Companies can already outsource their IT function, or use managed
services or an application service provider-type models instead of
investing in technology and applications themselves. In the future,
says PwC, businesses will increasingly access such resources from a
third-party in the same way that they access public utility
services like water or electricity, where they are billed based on
what they use.
According to PwC, the rise of computing as a utility represents an
additional model for the way grid computing could be used at
enterprise level, with intelligent middleware allocating computing
resources on the grid to help to satisfy service level agreements
and quality of service policies.
Naturally there are barriers to the drive towards commoditisation
and key aspects like grid computing and computing as a utility.
According to the PwC report, the hardest problems to solve will be
software-related - infrastructure and hardware issues should be
fairly straightforward.

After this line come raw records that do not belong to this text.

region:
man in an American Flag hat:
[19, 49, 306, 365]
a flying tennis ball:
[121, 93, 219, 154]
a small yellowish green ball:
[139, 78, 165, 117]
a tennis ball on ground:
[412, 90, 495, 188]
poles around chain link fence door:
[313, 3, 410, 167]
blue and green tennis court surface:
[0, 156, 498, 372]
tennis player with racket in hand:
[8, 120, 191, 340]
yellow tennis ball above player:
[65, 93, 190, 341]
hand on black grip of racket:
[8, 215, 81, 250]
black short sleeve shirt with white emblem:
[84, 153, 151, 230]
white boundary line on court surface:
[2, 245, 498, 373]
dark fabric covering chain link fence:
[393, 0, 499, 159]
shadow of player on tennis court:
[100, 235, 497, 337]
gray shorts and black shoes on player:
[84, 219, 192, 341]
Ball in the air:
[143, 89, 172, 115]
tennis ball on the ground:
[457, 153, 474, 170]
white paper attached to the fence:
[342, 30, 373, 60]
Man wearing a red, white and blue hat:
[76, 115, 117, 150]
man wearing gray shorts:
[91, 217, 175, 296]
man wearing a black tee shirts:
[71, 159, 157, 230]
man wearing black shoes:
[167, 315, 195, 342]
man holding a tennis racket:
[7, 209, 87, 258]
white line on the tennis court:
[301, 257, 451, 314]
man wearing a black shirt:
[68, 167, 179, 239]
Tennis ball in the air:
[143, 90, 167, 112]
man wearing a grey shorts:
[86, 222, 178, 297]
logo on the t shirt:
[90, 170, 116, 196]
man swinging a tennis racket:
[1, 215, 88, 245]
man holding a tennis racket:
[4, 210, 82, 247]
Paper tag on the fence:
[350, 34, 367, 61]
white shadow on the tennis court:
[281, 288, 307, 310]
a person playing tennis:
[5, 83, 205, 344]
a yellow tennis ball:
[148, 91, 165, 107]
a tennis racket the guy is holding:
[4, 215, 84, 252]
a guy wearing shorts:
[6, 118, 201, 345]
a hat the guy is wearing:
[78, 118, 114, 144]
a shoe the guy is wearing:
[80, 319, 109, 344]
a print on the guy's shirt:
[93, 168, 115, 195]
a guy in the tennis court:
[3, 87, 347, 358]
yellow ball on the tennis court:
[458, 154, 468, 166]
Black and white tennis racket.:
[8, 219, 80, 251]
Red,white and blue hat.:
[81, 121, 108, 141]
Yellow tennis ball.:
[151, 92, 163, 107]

Findlay says new standards and software
will be required to allow the formation of a single infrastructure
and to achieve the vision of a truly distributed operating system.
On the plus side, grid computing has already received the backing
of major suppliers such as IBM, Sun, Hewlett-Packard and Microsoft,
which are all developing software for it. Open source options are
also being developed and both Findlay and Orlando believe there
could be big opportunities for Linux as grids go
inter-organisational and global, allowing organisations to adapt
the source code and develop their own software to aid collaboration
and integration.
How accurate the PwC forecast turns out to be remains to be seen
but at least it should provide IT directors with food for
thought.
PwC report summary - key points in future of Internet
- The key emerging trends in IT infrastructure will be
"commoditisation, scalability, flexibility, reliability and
manageability", incorporating grid computing and computing as a
utility
- The grid computing model will eventually amalgamate computing
resources from heterogeneous systems run by different
organisations. This will boost demand for open source software like
Linux
- Computing, communications and information will become available
anywhere and everywhere
- These resources will be accessed and billed in the same way as
other public utility services like water and gas
- They will eventually become pervasive to the point where they
become an invisible part of everyday life
- The Internet will become as prevalent as the telephone network,
where you can simply pick up a handset and dial, leading to the
advent of IP dial-tone.
PwC's technology forecasts
Volume one of the forecast,
published earlier this year, looked at developments and future
trends in enterprise applications such as enterprise resource
planning and supply chain management along with issues such as
integration.
Volume two looks at the IT environments in which those applications
run.
The next edition, scheduled for early 2003, will look at
information security. The forecast is now in its 14th year.